:: TASK GOAL ::
Extract every line of the records below word for word, keeping their original order.

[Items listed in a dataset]

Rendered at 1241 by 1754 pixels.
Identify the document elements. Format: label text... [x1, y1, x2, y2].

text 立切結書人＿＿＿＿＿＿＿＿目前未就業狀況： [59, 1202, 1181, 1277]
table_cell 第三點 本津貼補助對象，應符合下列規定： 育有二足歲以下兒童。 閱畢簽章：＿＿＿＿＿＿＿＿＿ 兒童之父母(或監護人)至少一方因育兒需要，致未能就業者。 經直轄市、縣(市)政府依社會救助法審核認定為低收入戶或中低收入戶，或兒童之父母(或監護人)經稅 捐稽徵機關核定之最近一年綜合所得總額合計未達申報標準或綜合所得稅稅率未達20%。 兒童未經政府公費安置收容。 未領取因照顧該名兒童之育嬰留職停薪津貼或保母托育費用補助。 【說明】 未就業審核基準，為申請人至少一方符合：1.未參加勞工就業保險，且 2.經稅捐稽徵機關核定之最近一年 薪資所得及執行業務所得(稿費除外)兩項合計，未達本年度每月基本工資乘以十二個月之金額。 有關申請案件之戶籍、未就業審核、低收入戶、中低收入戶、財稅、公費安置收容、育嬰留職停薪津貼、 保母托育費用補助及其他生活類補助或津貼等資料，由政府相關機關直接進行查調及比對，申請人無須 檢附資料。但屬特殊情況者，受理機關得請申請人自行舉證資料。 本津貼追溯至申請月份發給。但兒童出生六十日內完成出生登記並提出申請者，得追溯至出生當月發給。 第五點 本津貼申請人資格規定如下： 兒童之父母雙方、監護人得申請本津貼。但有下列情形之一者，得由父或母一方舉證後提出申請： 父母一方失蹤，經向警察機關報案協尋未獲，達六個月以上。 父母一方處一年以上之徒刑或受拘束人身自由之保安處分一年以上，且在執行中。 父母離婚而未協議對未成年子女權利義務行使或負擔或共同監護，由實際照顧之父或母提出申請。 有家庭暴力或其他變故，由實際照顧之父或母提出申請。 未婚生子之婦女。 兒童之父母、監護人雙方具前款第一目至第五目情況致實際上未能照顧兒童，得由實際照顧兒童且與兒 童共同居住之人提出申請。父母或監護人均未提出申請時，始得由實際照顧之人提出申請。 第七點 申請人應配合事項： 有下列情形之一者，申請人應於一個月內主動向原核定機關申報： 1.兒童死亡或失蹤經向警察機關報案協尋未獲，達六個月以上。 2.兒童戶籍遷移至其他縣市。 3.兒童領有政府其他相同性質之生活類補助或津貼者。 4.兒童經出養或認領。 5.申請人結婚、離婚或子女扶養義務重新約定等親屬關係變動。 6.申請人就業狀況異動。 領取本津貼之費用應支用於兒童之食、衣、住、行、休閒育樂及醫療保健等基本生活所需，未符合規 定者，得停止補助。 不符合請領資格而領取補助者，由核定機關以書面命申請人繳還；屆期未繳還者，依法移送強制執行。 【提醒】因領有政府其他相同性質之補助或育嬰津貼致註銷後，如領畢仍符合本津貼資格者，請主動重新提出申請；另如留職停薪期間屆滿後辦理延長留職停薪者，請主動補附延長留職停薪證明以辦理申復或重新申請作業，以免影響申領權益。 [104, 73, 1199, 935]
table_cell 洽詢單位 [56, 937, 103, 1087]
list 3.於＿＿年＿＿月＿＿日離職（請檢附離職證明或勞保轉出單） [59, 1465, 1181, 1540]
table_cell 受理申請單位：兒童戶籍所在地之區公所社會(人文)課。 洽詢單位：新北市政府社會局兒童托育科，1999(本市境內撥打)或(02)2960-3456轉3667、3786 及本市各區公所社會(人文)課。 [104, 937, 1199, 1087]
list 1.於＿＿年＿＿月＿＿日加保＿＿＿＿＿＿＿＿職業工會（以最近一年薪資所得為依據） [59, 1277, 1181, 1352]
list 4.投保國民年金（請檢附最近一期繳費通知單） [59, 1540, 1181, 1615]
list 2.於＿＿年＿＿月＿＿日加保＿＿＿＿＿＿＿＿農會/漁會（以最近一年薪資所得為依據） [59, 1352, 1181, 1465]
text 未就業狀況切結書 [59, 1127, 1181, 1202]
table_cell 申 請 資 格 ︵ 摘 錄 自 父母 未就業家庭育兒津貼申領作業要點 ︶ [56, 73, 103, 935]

:: RESULT OF THE EXERCISE ::
Rendered at 1241 by 1754 pixels.
Identify the document elements. Format: label text... [x1, y1, x2, y2].

text 立切結書人＿＿＿＿＿＿＿＿目前未就業狀況： [59, 1202, 1181, 1277]
table_cell 第三點 本津貼補助對象，應符合下列規定： 育有二足歲以下兒童。 閱畢簽章：＿＿＿＿＿＿＿＿＿ 兒童之父母(或監護人)至少一方因育兒需要，致未能就業者。 經直轄市、縣(市)政府依社會救助法審核認定為低收入戶或中低收入戶，或兒童之父母(或監護人)經稅 捐稽徵機關核定之最近一年綜合所得總額合計未達申報標準或綜合所得稅稅率未達20%。 兒童未經政府公費安置收容。 未領取因照顧該名兒童之育嬰留職停薪津貼或保母托育費用補助。 【說明】 未就業審核基準，為申請人至少一方符合：1.未參加勞工就業保險，且 2.經稅捐稽徵機關核定之最近一年 薪資所得及執行業務所得(稿費除外)兩項合計，未達本年度每月基本工資乘以十二個月之金額。 有關申請案件之戶籍、未就業審核、低收入戶、中低收入戶、財稅、公費安置收容、育嬰留職停薪津貼、 保母托育費用補助及其他生活類補助或津貼等資料，由政府相關機關直接進行查調及比對，申請人無須 檢附資料。但屬特殊情況者，受理機關得請申請人自行舉證資料。 本津貼追溯至申請月份發給。但兒童出生六十日內完成出生登記並提出申請者，得追溯至出生當月發給。 第五點 本津貼申請人資格規定如下： 兒童之父母雙方、監護人得申請本津貼。但有下列情形之一者，得由父或母一方舉證後提出申請： 父母一方失蹤，經向警察機關報案協尋未獲，達六個月以上。 父母一方處一年以上之徒刑或受拘束人身自由之保安處分一年以上，且在執行中。 父母離婚而未協議對未成年子女權利義務行使或負擔或共同監護，由實際照顧之父或母提出申請。 有家庭暴力或其他變故，由實際照顧之父或母提出申請。 未婚生子之婦女。 兒童之父母、監護人雙方具前款第一目至第五目情況致實際上未能照顧兒童，得由實際照顧兒童且與兒 童共同居住之人提出申請。父母或監護人均未提出申請時，始得由實際照顧之人提出申請。 第七點 申請人應配合事項： 有下列情形之一者，申請人應於一個月內主動向原核定機關申報： 1.兒童死亡或失蹤經向警察機關報案協尋未獲，達六個月以上。 2.兒童戶籍遷移至其他縣市。 3.兒童領有政府其他相同性質之生活類補助或津貼者。 4.兒童經出養或認領。 5.申請人結婚、離婚或子女扶養義務重新約定等親屬關係變動。 6.申請人就業狀況異動。 領取本津貼之費用應支用於兒童之食、衣、住、行、休閒育樂及醫療保健等基本生活所需，未符合規 定者，得停止補助。 不符合請領資格而領取補助者，由核定機關以書面命申請人繳還；屆期未繳還者，依法移送強制執行。 【提醒】因領有政府其他相同性質之補助或育嬰津貼致註銷後，如領畢仍符合本津貼資格者，請主動重新提出申請；另如留職停薪期間屆滿後辦理延長留職停薪者，請主動補附延長留職停薪證明以辦理申復或重新申請作業，以免影響申領權益。 [104, 73, 1199, 935]
table_cell 洽詢單位 [56, 937, 103, 1087]
list 3.於＿＿年＿＿月＿＿日離職（請檢附離職證明或勞保轉出單） [59, 1465, 1181, 1540]
table_cell 受理申請單位：兒童戶籍所在地之區公所社會(人文)課。 洽詢單位：新北市政府社會局兒童托育科，1999(本市境內撥打)或(02)2960-3456轉3667、3786 及本市各區公所社會(人文)課。 [104, 937, 1199, 1087]
list 1.於＿＿年＿＿月＿＿日加保＿＿＿＿＿＿＿＿職業工會（以最近一年薪資所得為依據） [59, 1277, 1181, 1352]
list 4.投保國民年金（請檢附最近一期繳費通知單） [59, 1540, 1181, 1615]
list 2.於＿＿年＿＿月＿＿日加保＿＿＿＿＿＿＿＿農會/漁會（以最近一年薪資所得為依據） [59, 1352, 1181, 1465]
text 未就業狀況切結書 [59, 1127, 1181, 1202]
table_cell 申 請 資 格 ︵ 摘 錄 自 父母 未就業家庭育兒津貼申領作業要點 ︶ [56, 73, 103, 935]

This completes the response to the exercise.